In his book Tribes: We Need You to Lead Us, Seth Godin talks about the difference between a thermostat and a thermometer.
What does the average person think of the people who week in and week out file into a church building to meet for a few hours then go home only to do the same thing the following week?
Does the ritualistic activity have any bearing on those who are not a member of that organization? Does that person even notice anymore that the organization exists?
I have attended church for as long as I can remember. And, I have been a “member” of several churches over the years, even served on staff of some. Sadly, I report that most, if not all, of them tried their best to keep things as they are resisting any kind of change that might cause harm to the organization.

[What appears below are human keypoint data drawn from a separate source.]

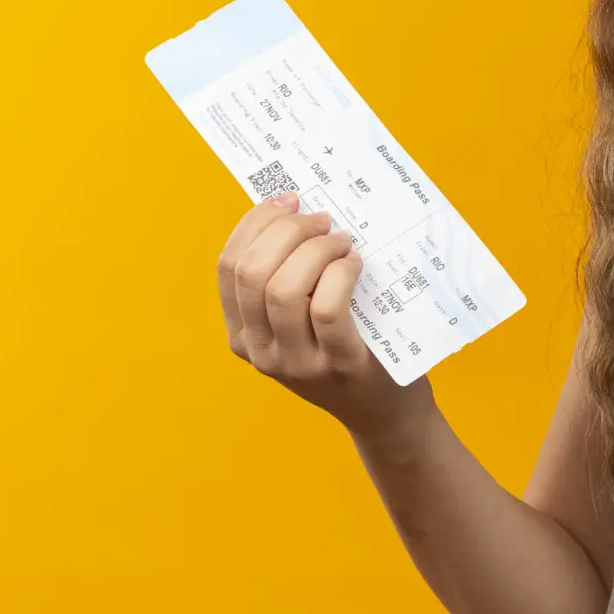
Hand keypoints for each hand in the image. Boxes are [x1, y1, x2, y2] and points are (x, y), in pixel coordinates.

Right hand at [217, 193, 426, 433]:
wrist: (385, 412)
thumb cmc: (348, 349)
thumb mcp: (304, 319)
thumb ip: (291, 277)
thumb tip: (296, 209)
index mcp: (242, 332)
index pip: (228, 266)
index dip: (256, 223)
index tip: (289, 200)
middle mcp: (260, 350)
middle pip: (252, 271)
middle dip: (287, 230)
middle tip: (323, 221)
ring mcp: (296, 363)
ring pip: (283, 289)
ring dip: (315, 250)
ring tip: (342, 242)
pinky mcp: (338, 366)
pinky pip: (326, 309)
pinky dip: (340, 275)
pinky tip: (355, 265)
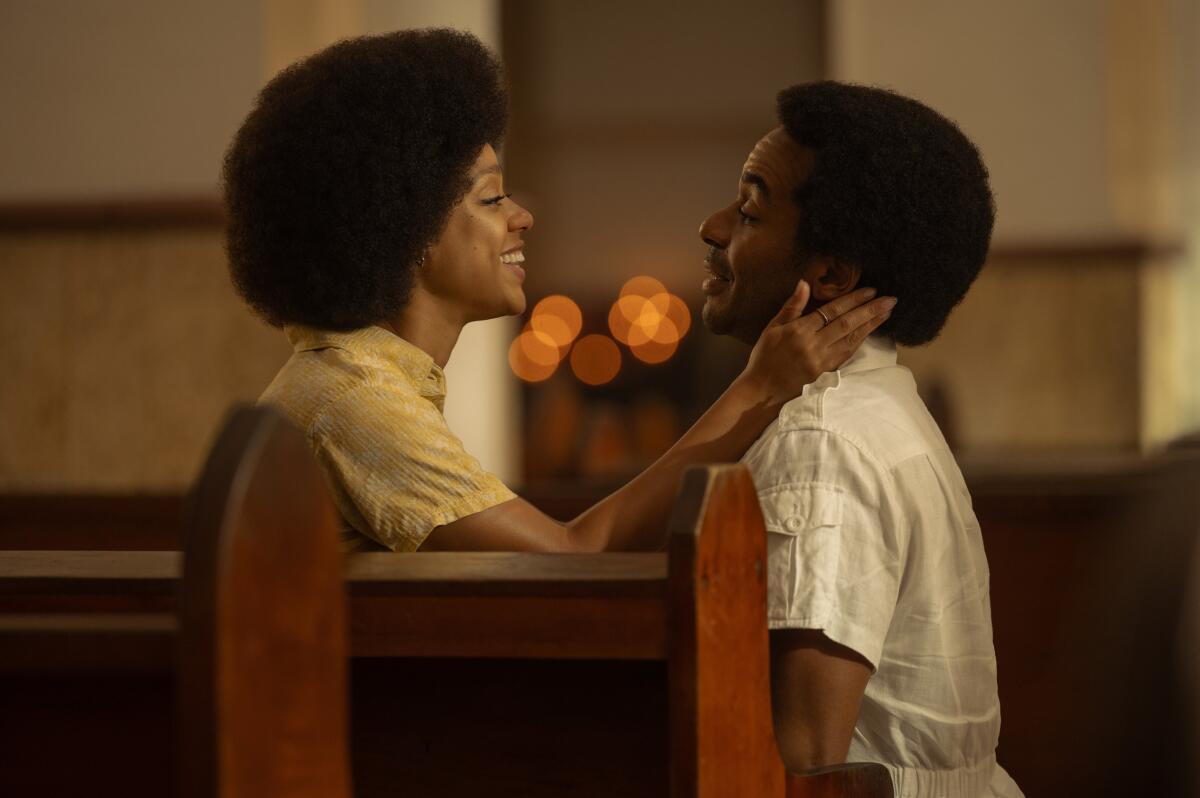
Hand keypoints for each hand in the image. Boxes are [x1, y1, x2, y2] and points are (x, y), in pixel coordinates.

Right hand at [739, 281, 895, 407]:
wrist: (761, 392)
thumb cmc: (764, 358)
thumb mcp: (772, 328)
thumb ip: (791, 306)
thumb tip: (804, 283)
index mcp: (799, 332)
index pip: (831, 311)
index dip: (852, 300)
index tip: (870, 290)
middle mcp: (813, 346)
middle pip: (847, 324)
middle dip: (870, 310)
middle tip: (890, 299)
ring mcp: (822, 362)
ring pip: (852, 339)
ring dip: (871, 325)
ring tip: (887, 312)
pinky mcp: (826, 374)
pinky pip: (848, 354)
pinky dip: (861, 341)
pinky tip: (871, 331)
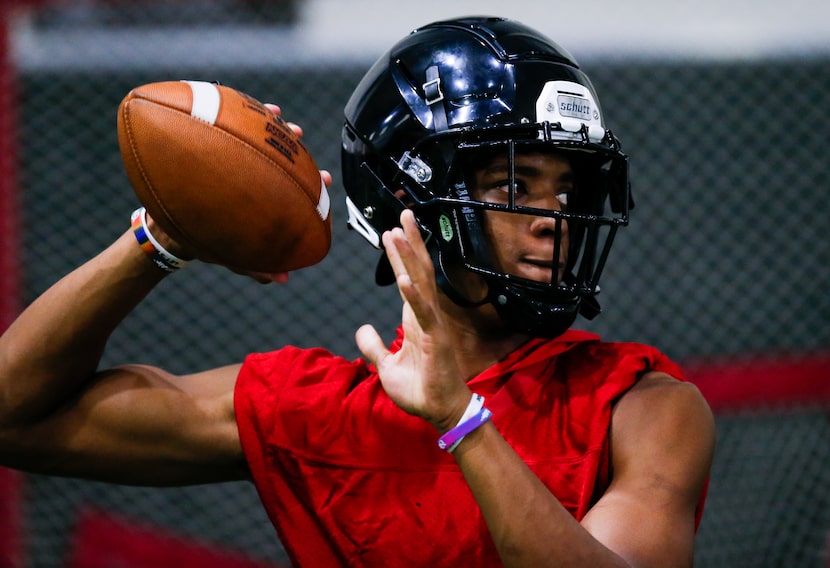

What happens is that the church becomes rigid, afraid of upsetting the status quo, becoming full of members who “criticize, point out what is wrong, or just whine.”
The church has to be the protector of truth while being an agent of change
Before some of my peers begin calling me a liberal or even worse a heretic, let me say that I believe that there are some immutable Truths about Christianity.
These include the deity of Jesus Christ, the Virgin birth, the Trinity, and our need for a Savior who is Jesus Christ alone.
What I am saying is that if the church is afraid to change in the way it relates to the society around it, then the church will become irrelevant and without influence.
God intends His church to be an agent of change. And for that to happen the church needs to change the way it communicates and relates to the society in which it exists.
Here in America, the days of the average person feeling guilt for not attending church on Sundays or at least Easter and Christmas are just about over. Along with that the church no longer occupies a place of authoritative influence on the culture as a whole.
To put it bluntly, a growing amount of people don’t give what the church thinks on a subject any consideration.
And if a person does look to the church to get its insight on life, that information is too easily lost in a sea of information. Gone are the days where a preacher or Bible study teacher can claim authority on a subject because they are the scholar or one who studied the subject or scripture.
Access to immediate information reduces the need or existence of one or few owning the truth
Nowadays while someone is preaching or teaching listeners are googling in real time to check the accuracy of the information. For a leader of a church who is used to head-nodding submission, this is understandably threatening.
So we have a choice. We can as church leaders fight the change to keep things as they are. Or we can learn to adapt and embrace the way people explore, learn, make decisions, and follow.
I contend that we need to create a safer place for people to explore, along with other sojourners, what they believe about God and who He is. Too often teachers and preachers discourage questions that challenge authority, truth, and tradition.
The most common question from our modern day culture is, “Why?” We need to be ok with that question, and in fact encourage it.
Granted this is a messier way to lead, but what it does produce is true Christ followers and disciples instead of members of an organization participating more out of obligation and not passion.
Also, we just might lose some big name personalities and big money programs that tend to grab the spotlight.
Hmm…isn’t that spotlight reserved for Someone who deserves that glory?